- [Task brief] State the number of lines in the material below that hold "expression", and add nothing to it.
::: Data section
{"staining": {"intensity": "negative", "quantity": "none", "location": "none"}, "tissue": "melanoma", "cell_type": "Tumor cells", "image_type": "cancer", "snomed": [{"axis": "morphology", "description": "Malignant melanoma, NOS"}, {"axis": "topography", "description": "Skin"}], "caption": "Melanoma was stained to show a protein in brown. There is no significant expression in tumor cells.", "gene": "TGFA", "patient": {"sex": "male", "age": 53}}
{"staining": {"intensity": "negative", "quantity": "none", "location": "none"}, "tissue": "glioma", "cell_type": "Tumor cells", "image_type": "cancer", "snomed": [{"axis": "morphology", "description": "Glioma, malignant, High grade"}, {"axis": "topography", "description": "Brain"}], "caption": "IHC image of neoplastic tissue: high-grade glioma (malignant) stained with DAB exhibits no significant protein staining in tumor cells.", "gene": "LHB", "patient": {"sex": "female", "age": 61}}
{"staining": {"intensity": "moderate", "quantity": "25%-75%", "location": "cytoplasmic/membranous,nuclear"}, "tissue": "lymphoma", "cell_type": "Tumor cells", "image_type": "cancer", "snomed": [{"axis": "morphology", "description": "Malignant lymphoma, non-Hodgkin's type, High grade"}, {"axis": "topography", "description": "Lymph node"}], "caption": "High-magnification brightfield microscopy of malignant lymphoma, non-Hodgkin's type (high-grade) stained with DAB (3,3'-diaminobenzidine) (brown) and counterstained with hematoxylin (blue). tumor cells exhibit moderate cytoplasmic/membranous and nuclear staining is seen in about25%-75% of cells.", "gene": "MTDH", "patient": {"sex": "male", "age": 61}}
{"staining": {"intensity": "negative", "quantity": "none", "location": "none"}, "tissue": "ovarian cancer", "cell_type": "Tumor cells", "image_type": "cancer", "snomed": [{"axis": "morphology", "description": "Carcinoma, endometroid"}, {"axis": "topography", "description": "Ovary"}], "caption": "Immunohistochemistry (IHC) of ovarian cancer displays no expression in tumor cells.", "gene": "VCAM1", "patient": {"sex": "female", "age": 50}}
::::::
- [Expected answer] 2